Aufgabe 1 – Bis wann musste der Club Humbug laut dem Abschnitt zur Besetzung des Klybeckareals das Areal verlassen?
Aufgabe 2 – Schreiben Sie aus dem Abschnitt zur Besetzung des Klybeckareals die Passage von „Die ungenutzten Gebäude des“ bis „die Kinder auf.“ wortgetreu ab.

Dokumentabschnitt –
● ● ● ● ● ● ●

Die ungenutzten Gebäude des Klybeckareals sollen laut Angaben des Kollektivs als selbstorganisierter Kulturraum zur Verfügung stehen. Mehrere Personen übernachten dort.
Die einstigen Industriegebäude sind mit Transparenten behangen und mehrere Dutzend Personen halten sich auf dem Gelände auf, wie ein Reporter der Nachrichtenagentur Keystone-SDA vor Ort feststellte.
Unter dem Namen „Kulturzentrum Zack!“ kündigte das Besetzerkollektiv mehrere Veranstaltungen wie Konzerte, Mittagessen und Filmvorführungen für die nächsten Tage an; zudem stellte es eine Schwimmbassin für die Kinder auf.
Die ungenutzten Gebäude sollen laut Angaben von Mitgliedern des Kollektivs als selbstorganisierter Kulturraum zur Verfügung stehen. Mehrere Personen übernachten dort. Wie viele Menschen sich im Innern der Gebäude aufhalten, ist nicht bekannt, da das ehemalige Humbug für die Presse nicht zugänglich war.
In einer Mitteilung fordert das Besetzerkollektiv die Eigentümerin auf, die besetzten Gebäude aus der restlichen Quartierplanung für den künftigen Stadtteil „Klybeck plus“ herauszulösen und die „Nutzung des Areals an die Selbstverwaltung von Unten zu übergeben“. Die Verfasser berufen sich dabei auf eine Interpellations-Antwort der Basler Regierung, wonach mit dem Ende des Sommercasinos ein neues Jugendkulturhaus „zu prüfen“ sei.
Zwischennutzung nicht verlängert
Der „Input“ müsse von den Akteuren der Jugendkultur kommen, hieß es weiter in der Regierungsantwort. Swiss Life hatte den Zwischennutzungsvertrag mit Humbug nicht verlängert. Der Club musste das Areal Ende 2025 verlassen, ebenso andere Zwischennutzungen, darunter eine Padelhalle sowie mehrere kleine Firmen, Vereine und Ateliers. Seither stehen die Gebäude leer.

● ● ● ● ● ● ●

[Gespeicherte Dateneinträge]
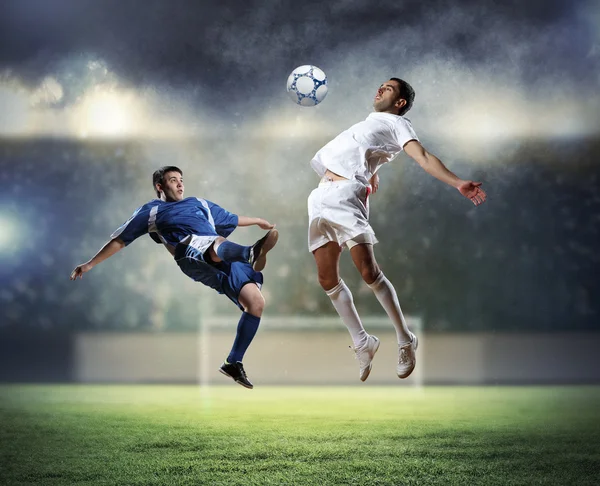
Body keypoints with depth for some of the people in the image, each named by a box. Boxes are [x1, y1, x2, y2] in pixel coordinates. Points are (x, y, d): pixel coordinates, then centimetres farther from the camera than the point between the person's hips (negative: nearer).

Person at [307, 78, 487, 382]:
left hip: (346, 196, -8)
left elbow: (423, 158, -9)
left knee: (368, 271, -17)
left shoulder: (397, 123, 6)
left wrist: (457, 183, -22)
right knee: (328, 280, 4)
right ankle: (362, 344, 14)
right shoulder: (369, 122, 29)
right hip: (321, 196, 8)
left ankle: (405, 340, -4)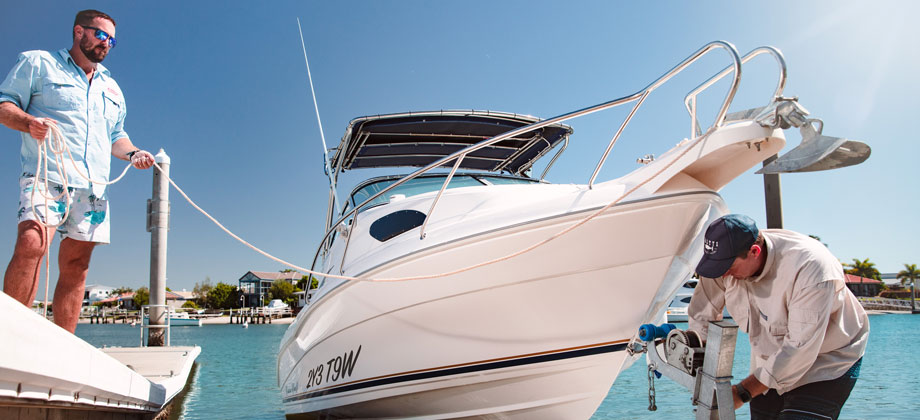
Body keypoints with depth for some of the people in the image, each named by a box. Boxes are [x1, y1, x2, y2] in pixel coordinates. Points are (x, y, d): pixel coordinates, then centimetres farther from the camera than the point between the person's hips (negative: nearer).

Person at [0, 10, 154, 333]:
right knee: (31, 245, -27)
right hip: (46, 176, -5)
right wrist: (29, 122, -16)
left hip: (93, 186, 5)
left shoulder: (112, 88, 28)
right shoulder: (38, 63, 12)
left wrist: (132, 153, 9)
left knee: (76, 265, 0)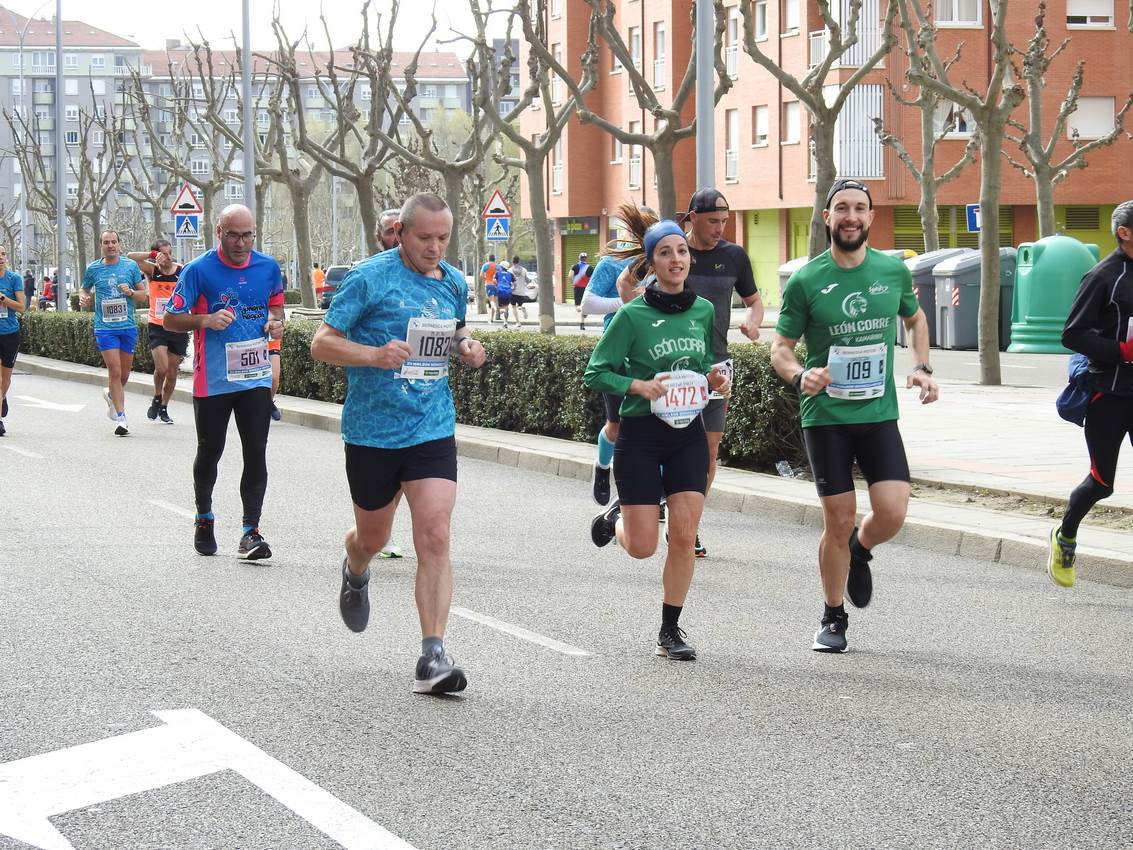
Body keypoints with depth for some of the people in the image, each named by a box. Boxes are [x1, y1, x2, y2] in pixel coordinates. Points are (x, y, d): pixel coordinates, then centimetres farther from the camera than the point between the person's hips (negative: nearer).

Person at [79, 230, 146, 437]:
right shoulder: (93, 269, 3)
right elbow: (84, 289, 19)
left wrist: (130, 292, -13)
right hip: (105, 328, -2)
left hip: (128, 327, 2)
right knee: (115, 371, -11)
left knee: (124, 374, 11)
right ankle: (120, 417, -8)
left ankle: (112, 396, 43)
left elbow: (143, 295, 8)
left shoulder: (131, 266, 3)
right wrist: (83, 298, -3)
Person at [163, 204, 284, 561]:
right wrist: (206, 320, -23)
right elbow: (171, 319, -5)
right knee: (209, 452, 10)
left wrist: (275, 322, -2)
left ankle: (250, 531, -3)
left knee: (256, 452, -4)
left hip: (256, 377, 2)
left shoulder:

● ● ● ● ● ● ●

Ergebnis 1 – Ende 2025

Ergebnis 2 –
Die ungenutzten Gebäude des Klybeckareals sollen laut Angaben des Kollektivs als selbstorganisierter Kulturraum zur Verfügung stehen. Mehrere Personen übernachten dort.
Die einstigen Industriegebäude sind mit Transparenten behangen und mehrere Dutzend Personen halten sich auf dem Gelände auf, wie ein Reporter der Nachrichtenagentur Keystone-SDA vor Ort feststellte.
Unter dem Namen „Kulturzentrum Zack!“ kündigte das Besetzerkollektiv mehrere Veranstaltungen wie Konzerte, Mittagessen und Filmvorführungen für die nächsten Tage an; zudem stellte es eine Schwimmbassin für die Kinder auf.